To my relief Don didn’t see me as a kidnapper. Rather he was alarmed for us, he tried to convince me to skip the dangers of a Thanksgiving in my parents’ house and spend the day with him and the other guests. He promised to cook a prize turkey, with something vegetarian for Lena; he would bake pies, pumpkin, fake mincemeat, and pecan.
But I felt bad for keeping her from her grandparents so long, and from my brother Solomon, Solly for short, and others in her family she’d spent too little time with—only a rare Christmas, a few weeks’ summer vacation she’d been too young to remember well. Alaska is far from Rhode Island. On Ned’s side she’d never known relatives; even if he hadn’t been estranged from his parents, he wouldn’t have taken her to meet them since he never took her anywhere.
We had to go, I said. I was betting Ned wouldn’t dare approach me in my family’s presence—my family with whom he’d always played the part of a thoughtful, upright man, my family without whose financial gifts to us he never could have started his first business, from which all else had sprung.
I was more afraid, I told Don, that he would corner us afterward, because it was when we were away from my family that he could coerce me effectively. An in-person encounter between Ned and me is my main anxiety. The prospect fills me with the fatalistic certainty that I wouldn’t be able to pull away from him right off, not with Lena’s eyes on us. Somehow I’m certain of this despite its weakness, its irrationality, despite the fact that I know it would be wrong, dead wrong for me and for her too.

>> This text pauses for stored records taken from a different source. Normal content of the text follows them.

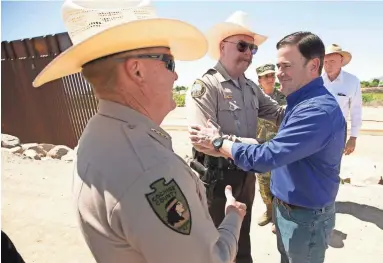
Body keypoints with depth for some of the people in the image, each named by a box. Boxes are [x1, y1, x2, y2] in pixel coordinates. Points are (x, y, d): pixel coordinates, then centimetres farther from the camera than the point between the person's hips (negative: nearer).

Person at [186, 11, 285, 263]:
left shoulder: (252, 87, 3)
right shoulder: (205, 86, -21)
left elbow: (279, 114, 4)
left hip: (246, 174, 7)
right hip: (217, 178, -7)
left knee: (243, 231, 30)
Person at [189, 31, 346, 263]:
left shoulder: (318, 110, -29)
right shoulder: (301, 102, 5)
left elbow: (266, 157, -32)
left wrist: (218, 142, -20)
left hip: (306, 216, -9)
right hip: (285, 207, 9)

If Ned gets to us physically I fear he’ll outmaneuver me. From the day I left him and felt the welcome release of distance the prospect of his presence has terrified me. Always since then, whenever I think of seeing him again, I’m a deer in the headlights.

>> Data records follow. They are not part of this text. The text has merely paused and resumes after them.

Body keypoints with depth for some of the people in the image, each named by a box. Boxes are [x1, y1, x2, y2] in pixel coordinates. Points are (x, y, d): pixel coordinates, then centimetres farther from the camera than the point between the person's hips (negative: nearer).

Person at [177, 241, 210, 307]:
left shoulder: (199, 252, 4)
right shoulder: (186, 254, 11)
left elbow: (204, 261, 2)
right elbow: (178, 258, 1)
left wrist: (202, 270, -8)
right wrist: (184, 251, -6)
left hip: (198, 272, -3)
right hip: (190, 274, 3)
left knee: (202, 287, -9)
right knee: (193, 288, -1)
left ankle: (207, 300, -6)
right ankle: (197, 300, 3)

If he was watching my parents’ house for the holidays, some men in suits and leather shoes might follow us when we left.
“If you have to go, have someone in your family drive back with you,” suggested Don.

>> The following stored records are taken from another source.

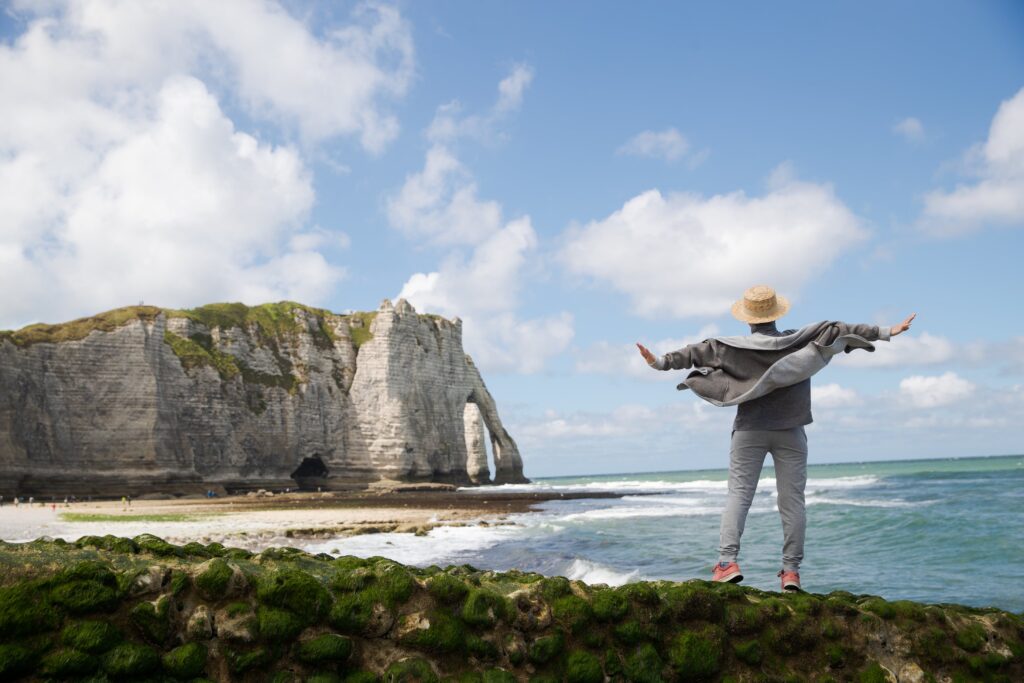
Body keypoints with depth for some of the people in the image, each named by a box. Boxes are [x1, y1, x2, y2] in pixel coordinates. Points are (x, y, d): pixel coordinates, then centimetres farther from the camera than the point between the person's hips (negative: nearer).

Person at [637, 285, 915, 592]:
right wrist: (885, 332, 5)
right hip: (790, 432, 1)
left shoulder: (734, 347, -2)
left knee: (738, 494, -1)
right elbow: (836, 329, 1)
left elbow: (701, 351, -2)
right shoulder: (800, 340, 1)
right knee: (792, 500, 4)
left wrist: (661, 362, 1)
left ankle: (728, 561, -15)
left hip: (750, 430, -1)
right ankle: (791, 570, 2)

“But he could still follow us, and then he’d know we were here,” I said. “From then on. And we’d just have to move out. I don’t want to go yet, and Lena doesn’t either.”
Don nodded.
“If you want, I can meet you somewhere in my car. We can do a switch—you go into a store, you go through the back, we leave in my car. Whoever was driving your car could bring it back here once he’d given up and stopped following them.”
I was startled that he’d go to such lengths to help us.
“There are different ways to do it,” he said. “But the key is, you have to be careful. Don’t think of complex dodges as ridiculous. It’s worth it.”
He said he’d known a woman who was abused and had helped sneak her in and out of shelters. But always, sooner or later, she would lose patience and decide to make a generous gesture, she would throw caution to the winds and be caught and beaten again.
SOMETIMES I CONSIDER wishfully whether, when she’s grown up, it might be possible to tell Lena about the voice and stop being alone with it. I keep this record for that reason also: not to feel so alone.